Ainsi le point de départ IT4IT se compose des Value Streams suivantes qui sont orientées besoins client et remplacent avantageusement la classique segmentation Plan, Build, Deliver, Run et sont de nature à casser un fonctionnement en silos peu propice à l’agilité. Ce découpage est d’ailleurs la clé pour évoluer vers un modèle où le Build est beaucoup moins prépondérant et est remplacé par une logique de Broker/Intégrateur/Orchestrateur.

Ce rôle de Broker/Integrateur/Orchestrateur sera principalement mis en oeuvre au travers des capabilities de la value stream « Request to Fulfill » qui seront en charge de cataloguer, mettre en oeuvre et suivre l’usage des différents services standards.

Les impacts de cette nouvelle « value chain » sur le Run sont structurants. Le Run ne sera plus isolé en bout de chaîne et participera aux autres value streams dans une logique de collaboration avec les autres parties prenantes. C’est cette logique d’agilité qui s’affranchit des frontières organisationnelles qui sera propice à la construction de modèles opérationnels Digital Ready intégrant nativement des mécanismes opérationnels comme DevOps et FinOps par exemple.

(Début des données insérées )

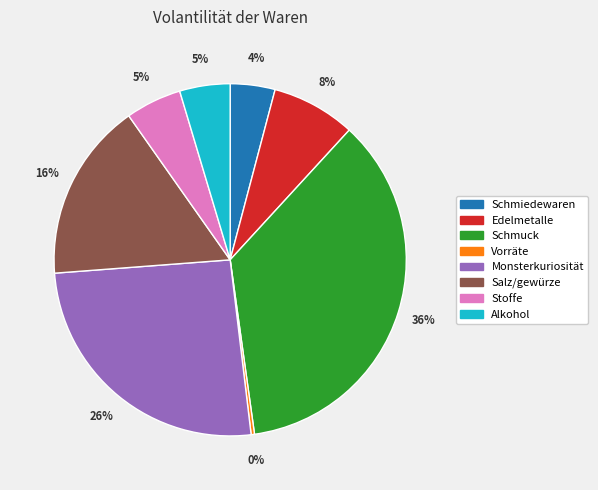

True or false: Alkohol accounts for 13% of the total.

False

Une fois la colonne vertébrale de la value chain définie, on peut s’attaquer – sans dogmatisme – aux autres éléments (partenaires, géographies, modèle d’organisation ou capabilities map, culture,..) en fonction de leur importance dans la stratégie et des enjeux de valeur à délivrer.

En guise de conclusion

Voilà pour ce petit tour d’horizon de l’adaptation des modèles opérationnels DSI pour traduire les nouvelles exigences du Run en capacités opérationnelles. Pour conclure, il faut retenir que le modèle opérationnel n’est que le Blueprint de l’organisation cible et que cette logique s’inscrit dans une démarche plus globale de transformation

elements declencheurs du changement

En attendant, de démarrer vos projets d’adaptation, vous pouvez toujours évaluer si votre modèle opérationnel (qu’il soit formellement défini ou pas) permet de délivrer la bonne valeur aux bons clients (internes ou externes).